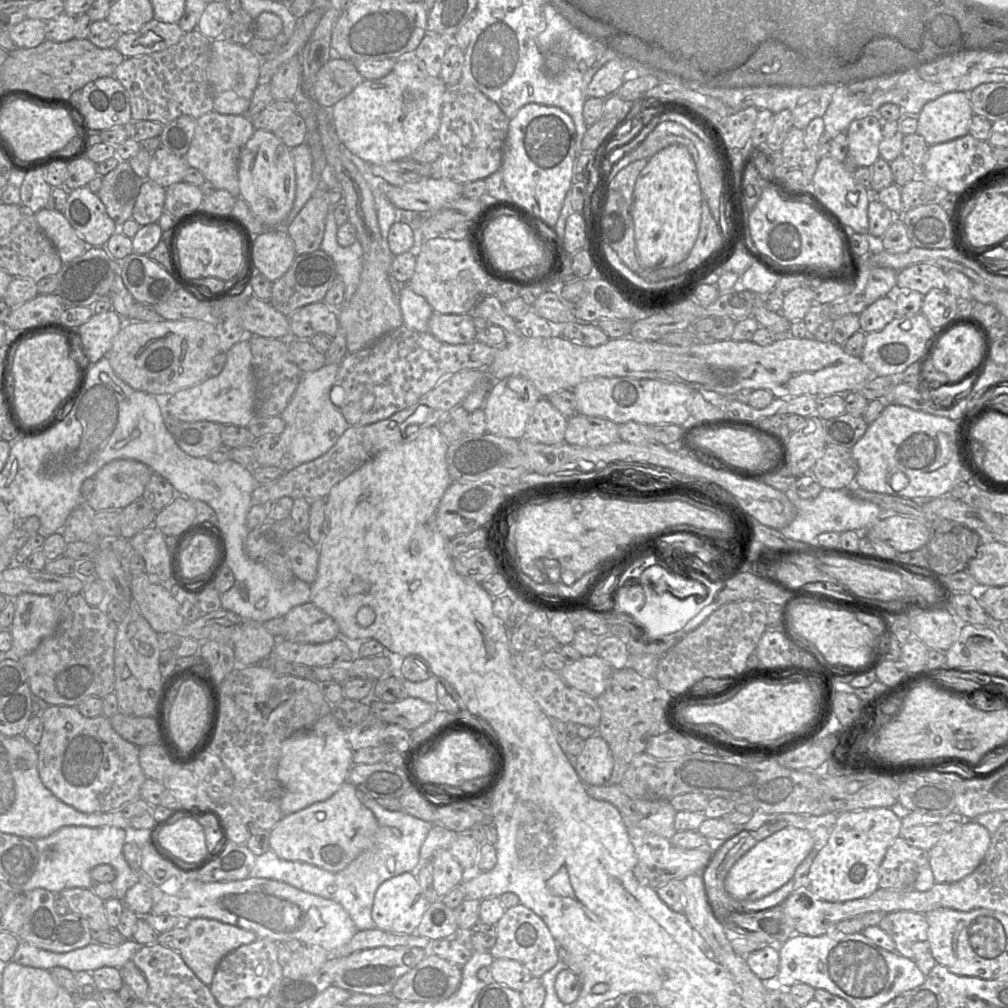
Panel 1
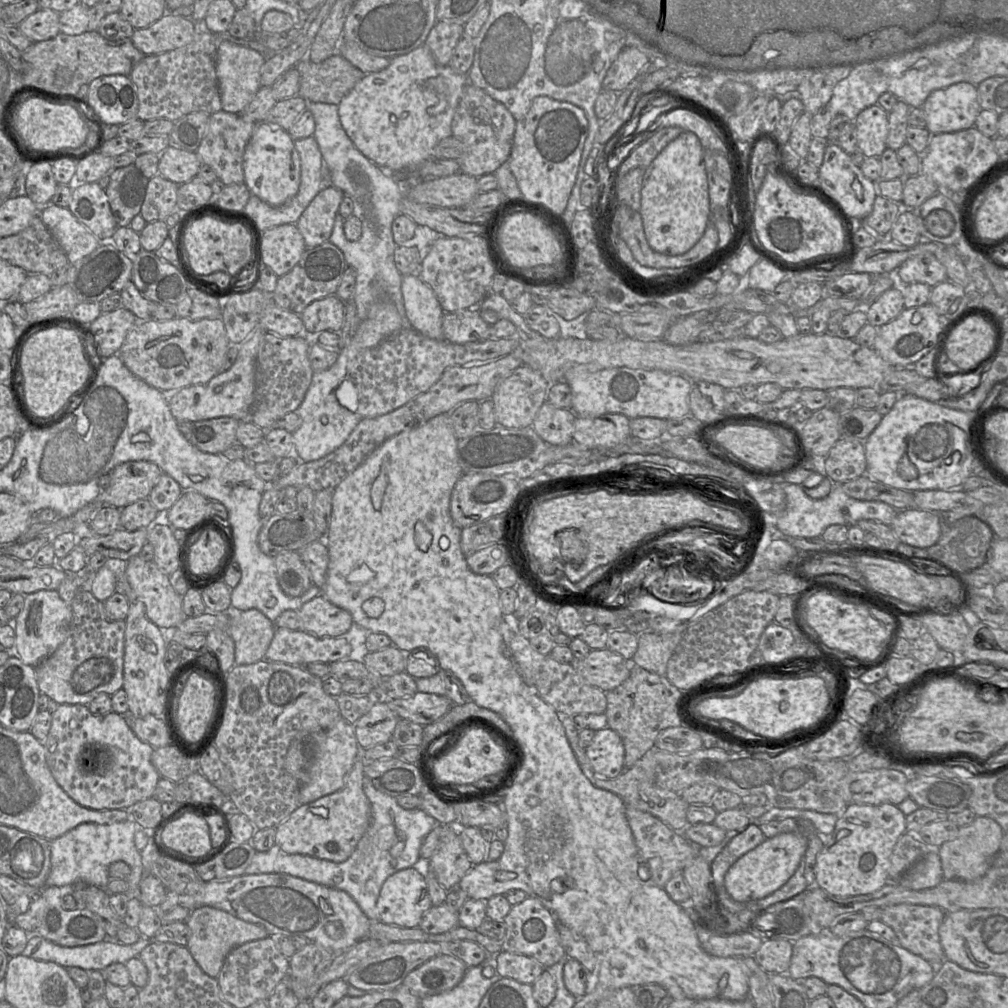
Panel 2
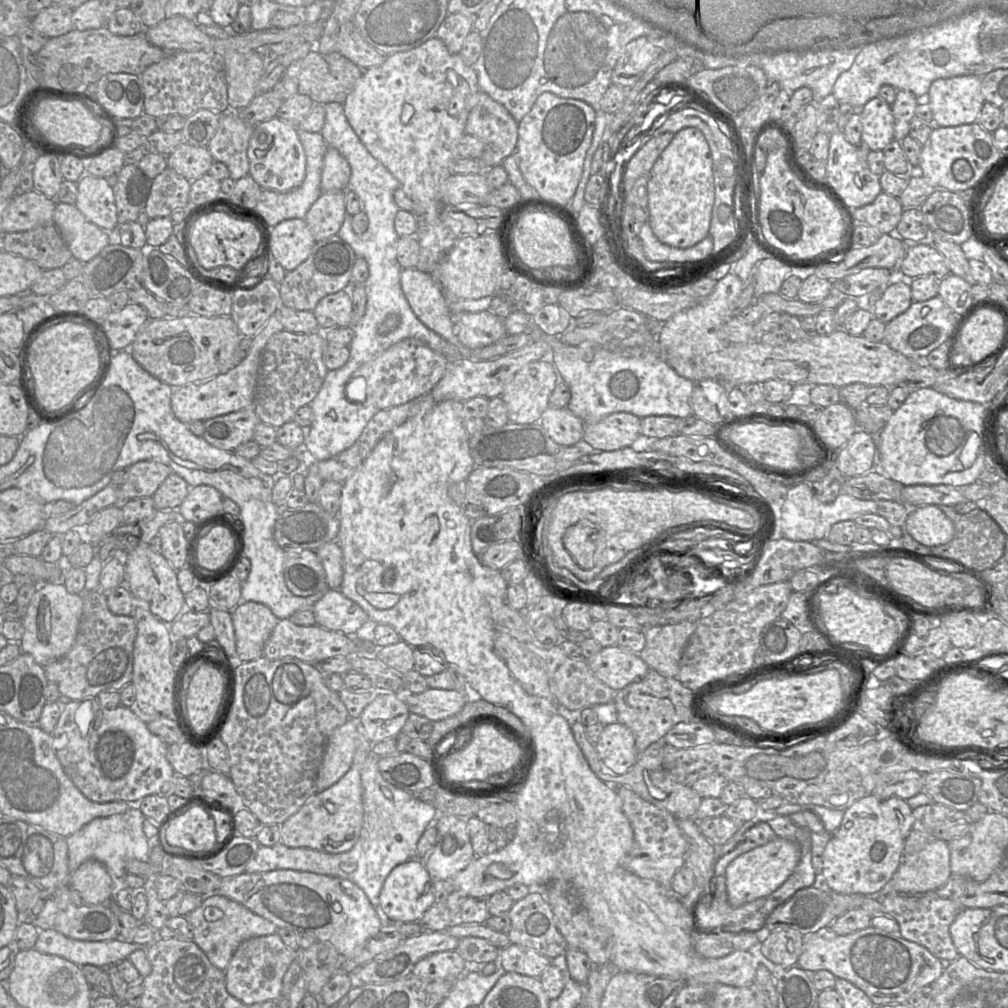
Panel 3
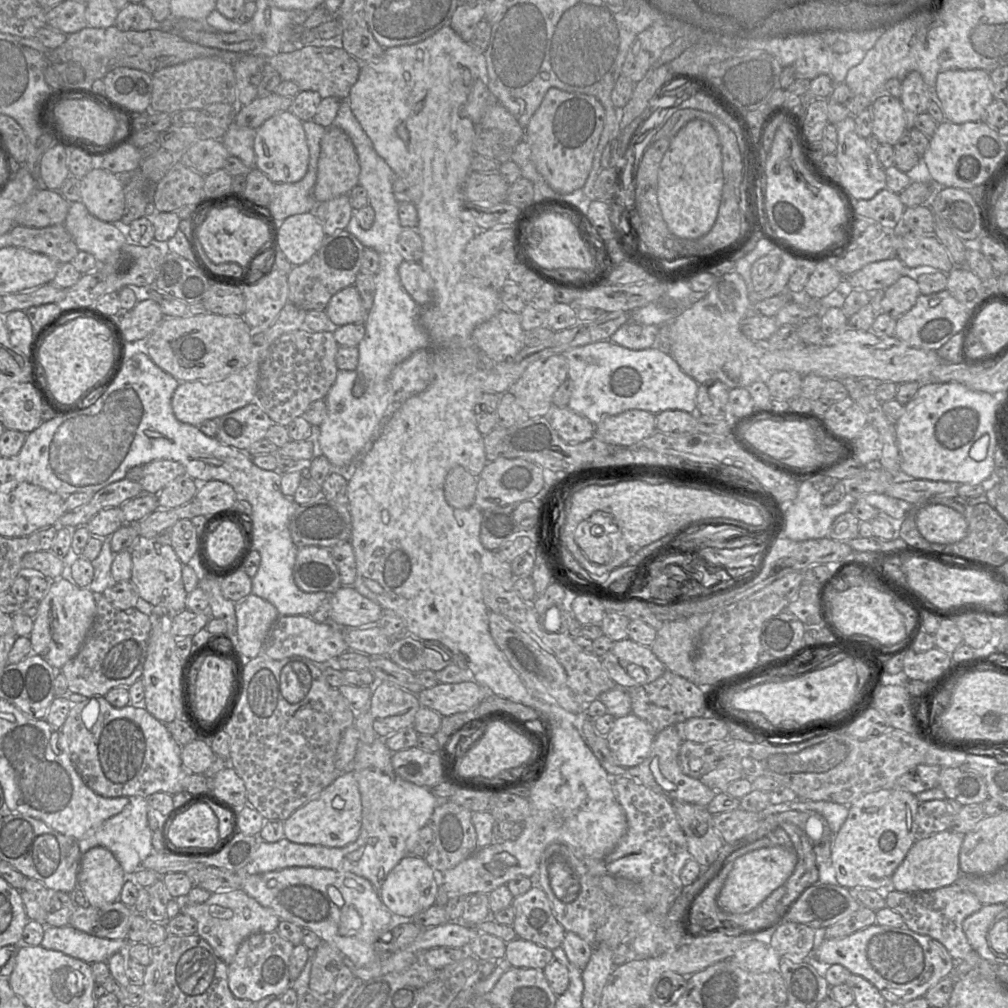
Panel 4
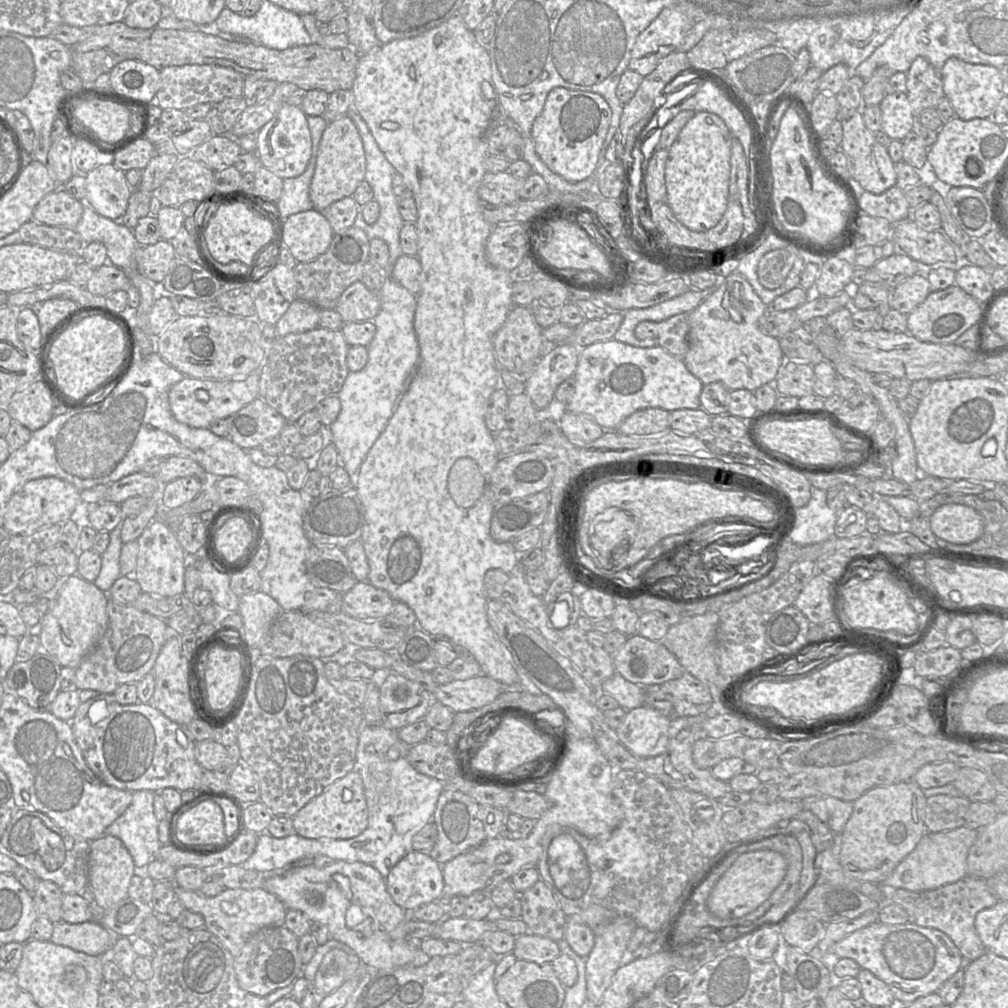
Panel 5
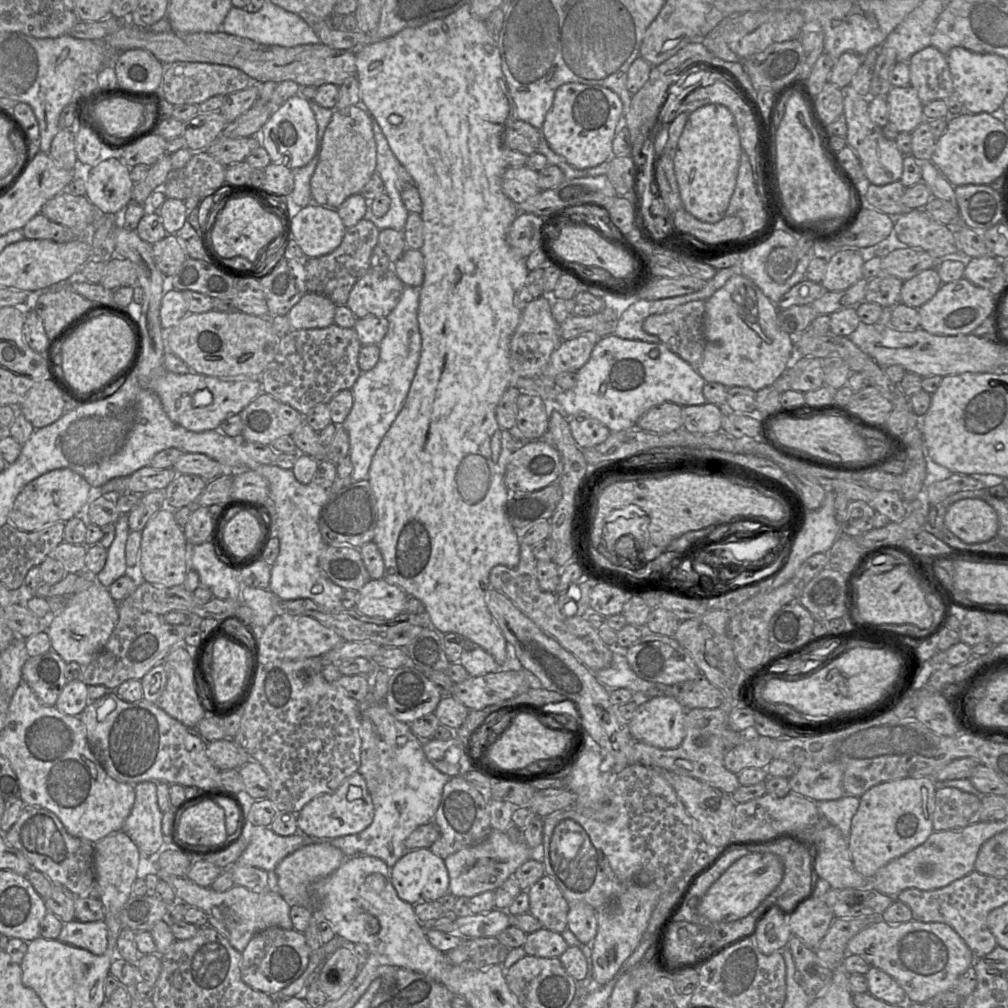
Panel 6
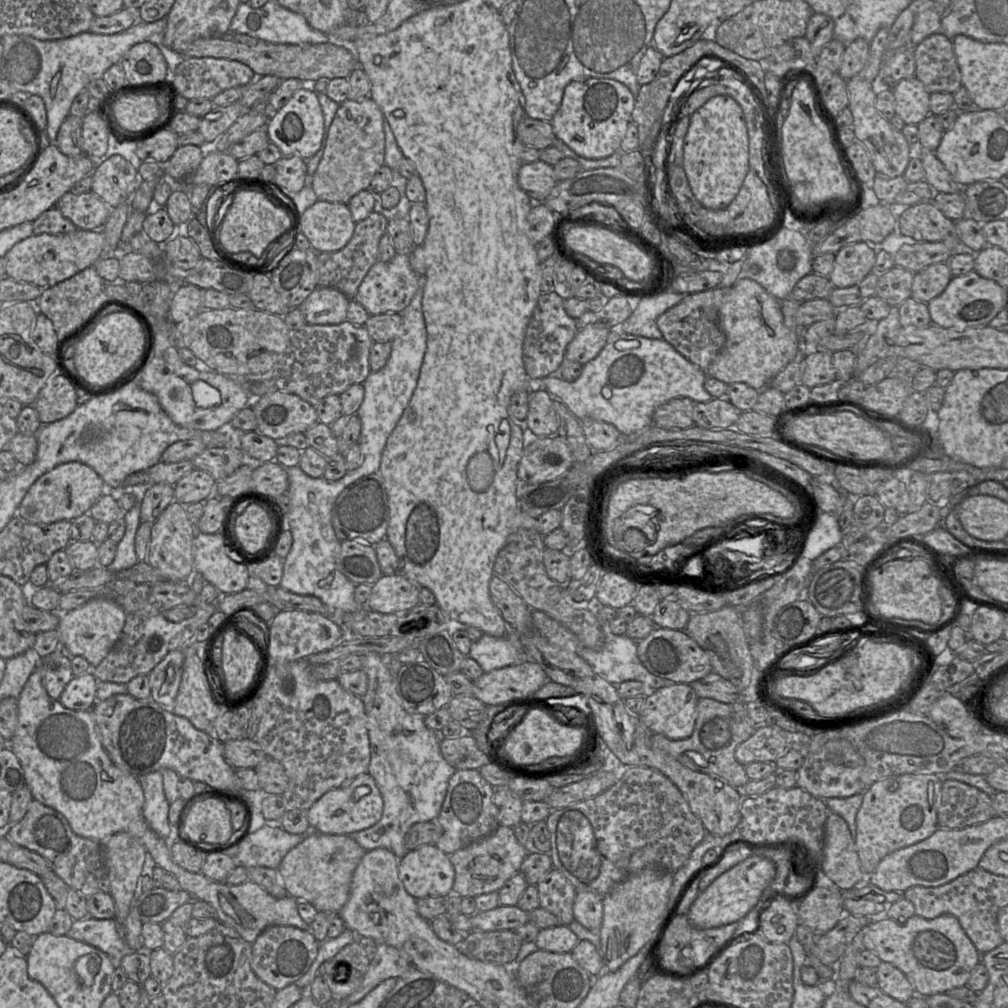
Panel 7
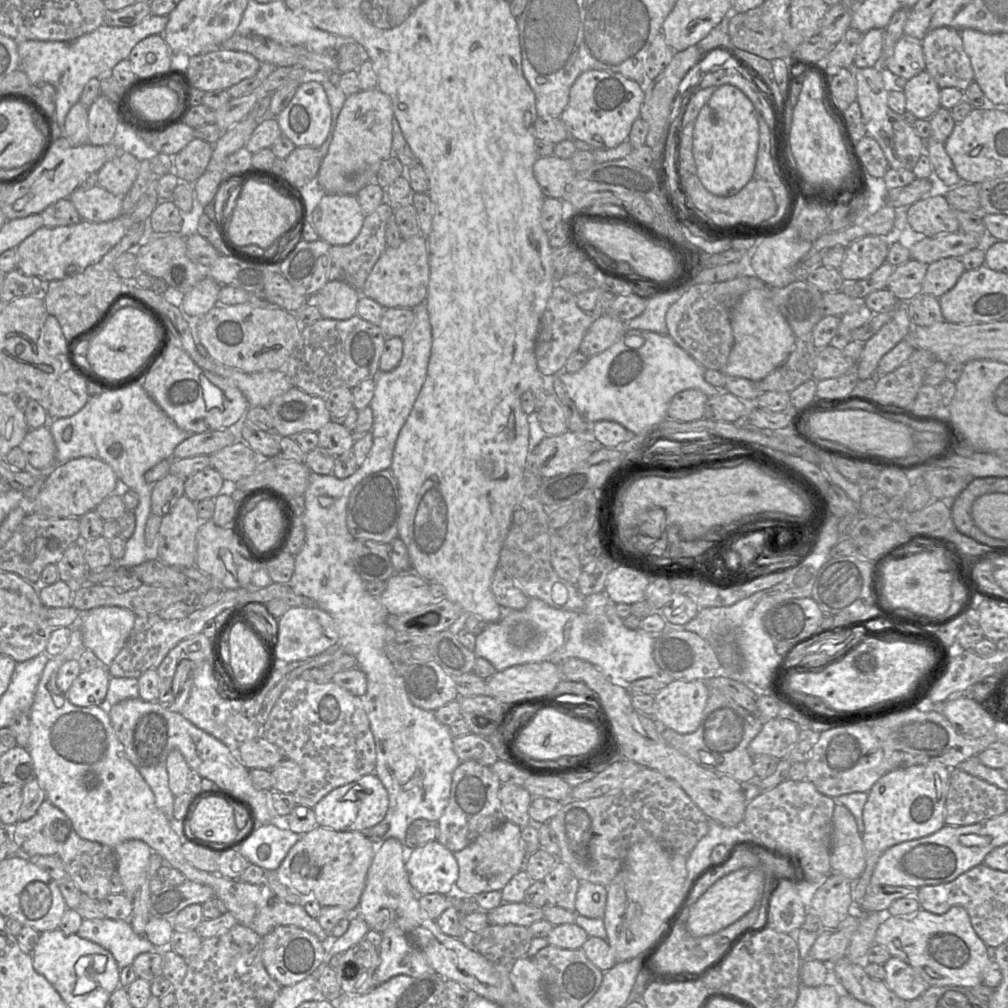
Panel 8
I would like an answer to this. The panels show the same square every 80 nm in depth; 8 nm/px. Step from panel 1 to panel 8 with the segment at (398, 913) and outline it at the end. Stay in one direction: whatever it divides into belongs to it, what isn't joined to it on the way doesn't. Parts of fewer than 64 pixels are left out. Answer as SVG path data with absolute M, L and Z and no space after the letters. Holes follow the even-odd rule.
M437 840L409 850L405 859L408 881L417 895L453 893L459 875L454 853Z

■ Task requirements ■
Omit the pictures and copy the records above exactly.

■ Task solution ■
Panel 1
Panel 2
Panel 3
Panel 4
Panel 5
Panel 6
Panel 7
Panel 8
I would like an answer to this. The panels show the same square every 80 nm in depth; 8 nm/px. Step from panel 1 to panel 8 with the segment at (398, 913) and outline it at the end. Stay in one direction: whatever it divides into belongs to it, what isn't joined to it on the way doesn't. Parts of fewer than 64 pixels are left out. Answer as SVG path data with absolute M, L and Z and no space after the letters. Holes follow the even-odd rule.
M437 840L409 850L405 859L408 881L417 895L453 893L459 875L454 853Z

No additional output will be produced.